Specchia erzählt mit dem unbestechlichen Realismus eines John Steinbeck von den Gescheiterten, Gestrandeten und Weggeworfenen der Glitzerwelt, ohne dessen Hoffnung auf eine soziale Revolution zu teilen. Er nutzt die klare, aufs Äußerte reduzierte Sprache und die starken Bilder eines Ernest Hemingway, um den Auffälligen des Mailänder Nachtlebens ihre Würde wiederzugeben. Und auf Werte wie Solidarität und Ehrlichkeit zu pochen, mit denen sich die Gestrandeten inmitten von Nadeln, Scherben von leeren Bierflaschen und benutzten Kondomen irgendwie über Wasser halten. Nein, um Fußball geht es diesmal nicht. Aber ganz nebenbei wird klar, wieso die Jugendlichen aus den armen Vorstadtquartieren den modernen Fußball und dessen zugekokste Protagonisten verachten, die ihr Geld mit halbverhungerten Transvestiten durchbringen. Ein Buch, wie ein Verkehrsunfall: voller Einblicke, die man nie haben wollte und trotzdem viel zu kurz.

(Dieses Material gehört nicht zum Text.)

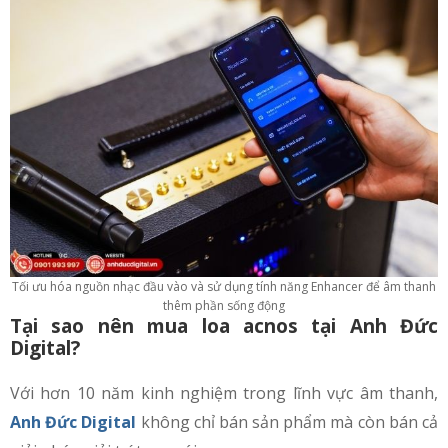
Tối ưu hóa nguồn nhạc đầu vào và sử dụng tính năng Enhancer để âm thanh
thêm phần sống động
Tại sao nên mua loa acnos tại Anh Đức
Digital?
Với hơn 10 năm kinh nghiệm trong lĩnh vực âm thanh,
Anh Đức Digital
không chỉ bán sản phẩm mà còn bán cả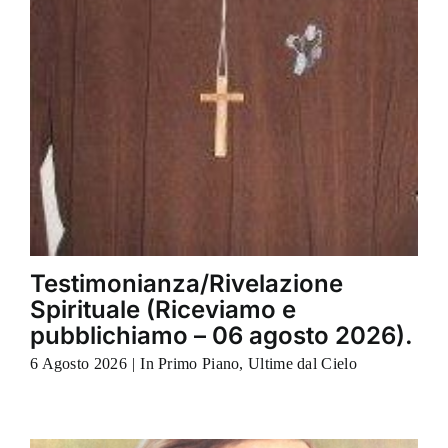
Testimonianza/Rivelazione
Spirituale (Riceviamo e
pubblichiamo – 06 agosto 2026).
6 Agosto 2026
|
In Primo Piano
,
Ultime dal Cielo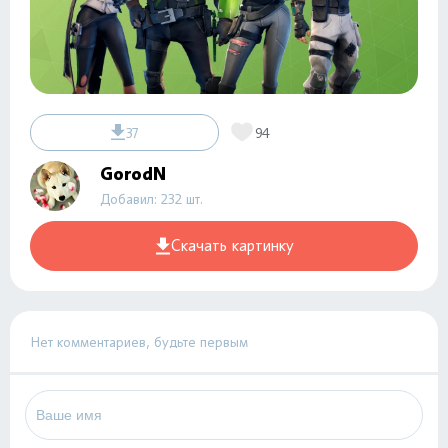
37
94
GorodN
Добавил: 232 шт.
Скачать картинку
Нет комментариев, будьте первым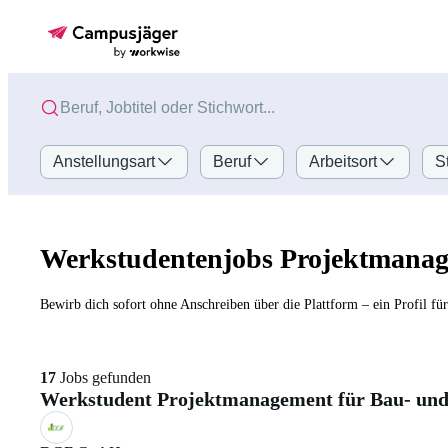
Anstellungsart
Beruf
Arbeitsort
S
Werkstudentenjobs Projektmana
Bewirb dich sofort ohne Anschreiben über die Plattform – ein Profil fü
17
Jobs gefunden
Werkstudent Projektmanagement für Bau- und 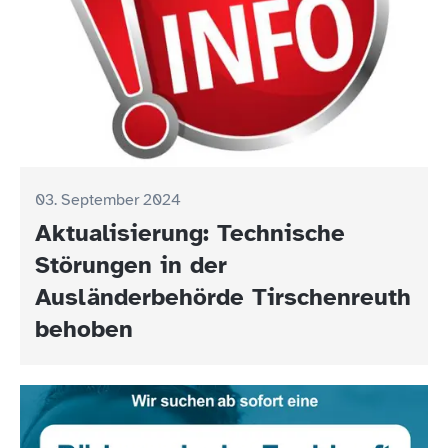
03. September 2024
Aktualisierung: Technische
Störungen in der
Ausländerbehörde Tirschenreuth
behoben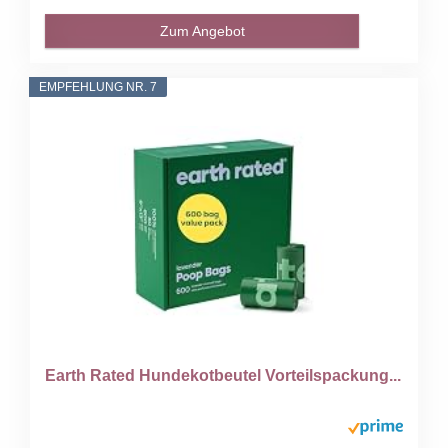
Zum Angebot
EMPFEHLUNG NR. 7
Earth Rated Hundekotbeutel Vorteilspackung...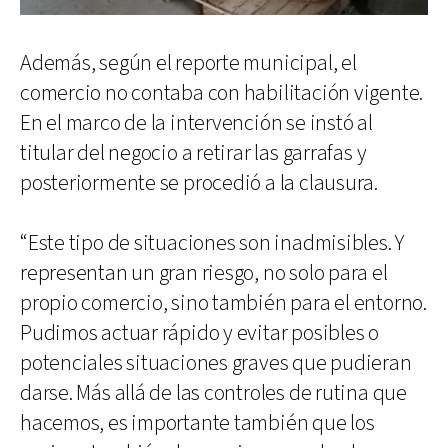
Además, según el reporte municipal, el
comercio no contaba con habilitación vigente.
En el marco de la intervención se instó al
titular del negocio a retirar las garrafas y
posteriormente se procedió a la clausura.
“Este tipo de situaciones son inadmisibles. Y
representan un gran riesgo, no solo para el
propio comercio, sino también para el entorno.
Pudimos actuar rápido y evitar posibles o
potenciales situaciones graves que pudieran
darse. Más allá de las controles de rutina que
hacemos, es importante también que los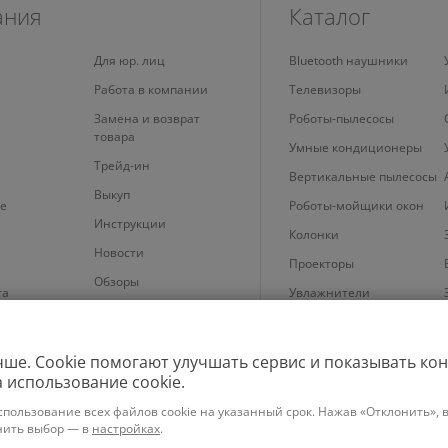
ания
Каталог
Для юр. лиц
Bluetooth наушники
Работа в компании
Телевизоры
Замена и возврат
Роботы-пылесосы
товара
Умные кондиционеры
Трейд-ин
Вертикальные пылесосы
Выкуп
е
Роботы-мойщики окон
Инструкции
Колонки
Новости
Проекторы
Обзоры
та
Увлажнители
 cookie
Планшеты
Телефоны
чше. Cookie помогают улучшать сервис и показывать кон
Техника для уборки
 использование cookie.
спользование всех файлов cookie на указанный срок. Нажав «Отклонить», в
енить выбор — в
настройках
.
месту регистрации ООО «Новотрэнд»: +375292357070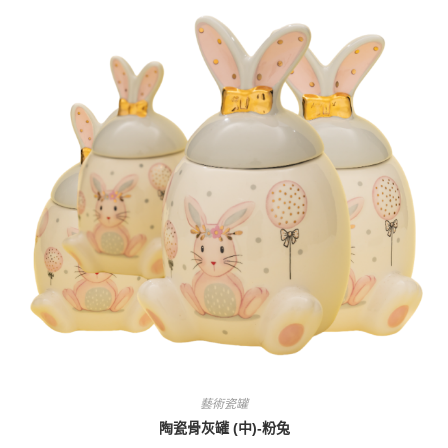
藝術瓷罐
陶瓷骨灰罐 (中)-粉兔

Das Loch war schon ausgehoben, Fläche 3, Platz 261. Erik, während er in Richtung Ausgang geht, kommt am Platz 216 vorbei, da wo Verusca begraben liegen sollte. Er entdeckt aber, dass dort Dejan liegt, ein Junge aus dem Kosovo, der mit 20 Jahren gestorben ist. Sogar ein Foto von ihm gibt es: mit pechschwarzem Topfschnitt. Die Transe hatten sie sogar als Tote noch einfach weggeschmissen.
2 Antworten auf „Giorgio Specchia: Der Rausschmeißer / Il Buttafuori“
Nachdem die obligate Frage noch niemand gestellt hat: Wie sieht es mit einer Übersetzung aus? Haben wir darauf eine Chance?
Wenn sich ein Verlag fände, bin ich gern dabei.